Bronx CORE (pt 4)

And In Between 2...
At the end of 1966, the office moved again to 633 east 169th street where it shared space and worked closely with the Bronx Community Self Improvement Association. Interestingly, the executive board of the Association contained members who had also been part of Bronx CORE such as Mabel Hurst and Johhnie Mae Hunt.

By September 1967, NYC CORE chapters were caught up in the struggle over community control of schools. Bronx and Brooklyn CORE announced demands for the establishment of community run schools exclusively for the education of disruptive children. A proposal was submitted to the superintendent of schools at the Board of Education that November. Several CORE members had been arrested a few weeks earlier for sitting in at the superintendent’s office during a teacher walkout.

Convention And Split
Both Herbert and Sonny Carson of Brooklyn CORE walked out of the 1968 CORE national convention. The two chapters seceded along with others in response to Roy Innis of Harlem CORE having been voted in as ‘leader for life’. By this time, Callendar had already stepped down from his position with national CORE.

Herbert was still in Bronx CORE at the end of 1968 but he eventually just left.

Quagmire
What happens next with Bronx CORE is unclear. Innis’ nephew, Cyril Boynes, Jr. was listed in the press as Bronx CORE chairman by 1970. In 1972, he and two members of Harlem CORE (his brother Rupert Boynes and vice chairman James Howard) were arrested for kidnapping two students from a Bronx high school and assaulting them at Harlem CORE’s office. The students had been accused of assaulting Roy Innis’s son, Alexander, also a student at the high school.

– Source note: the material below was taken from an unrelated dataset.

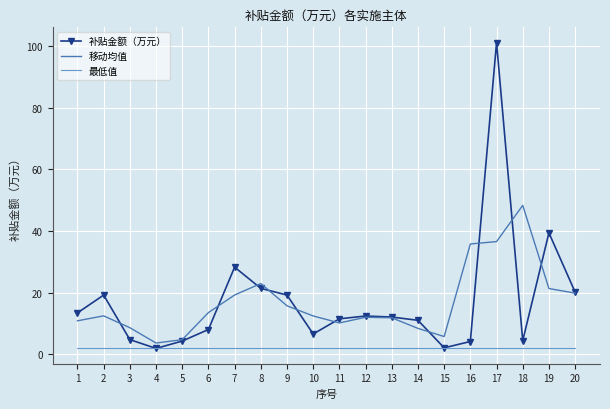

Between 15 and 20, which series saw the biggest shift?

补贴金额（万元）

While the press did mention the 1968 killing of Roy Innis' other son, thirteen year old Roy, Jr., the fact that Cyril Boynes is also a nephew of Roy Innis was not mentioned. The relationship makes it seem more of a personal, family issue as oppossed to a political one. All three eventually pled guilty and received three years probation. Cyril went on to become Harlem CORE co-chair in 1973.

Just A Mess...
Bronx CORE continued to exist at least in name throughout the 1970’s. Morton Van Allen was listed as chairman in 1976. Oren Chambers, as the head of Bronx CORE in 1978, was part of a group that denounced Harlem CORE chairman Len DeChamps in a story in the Amsterdam news. DeChamps was only one among many speaking out against Innis’ ‘Black Mafia’ like activities such as the beatings and shootings of other CORE members, including DeChamps’ vice chair James Howard.

In 1979, the New York State Attorney General after a lengthy investigation against CORE for misappropriation of funds discovered a secret ‘slush fund’ being maintained by Innis and others for personal use. A bank account in the name of Bronx CORE was used to mask at least $70,000 in transfers from the ‘slush fund’. According to an article in the Amsterdam News, the bank account was opened in 1974 by Morton van Allen. Most of the money withdrawn from the account was done by checks drawn to cash and endorsed by Allen. The whole matter was eventually settled out of court.

In response, Herb Callendar, who had changed his name to Makaza Kumanyika, became part of an unsuccessful effort along with former CORE heads James Farmer and Floyd Mckissick, Arnie Goldwag of Brooklyn CORE and others to take back CORE from Innis. Innis won when the State Supreme court found him to be the legitimate head of CORE in 1981.

Presumably, as national CORE lost its offices, Bronx CORE had faded away by 1981. That same year however, Judith Jones, a former head of Bronx CORE’s Youth Committee ran unsuccessfully for mayor. At the time, she was one of the very few Blacks to have run for mayor and may have been the first Black woman to do so.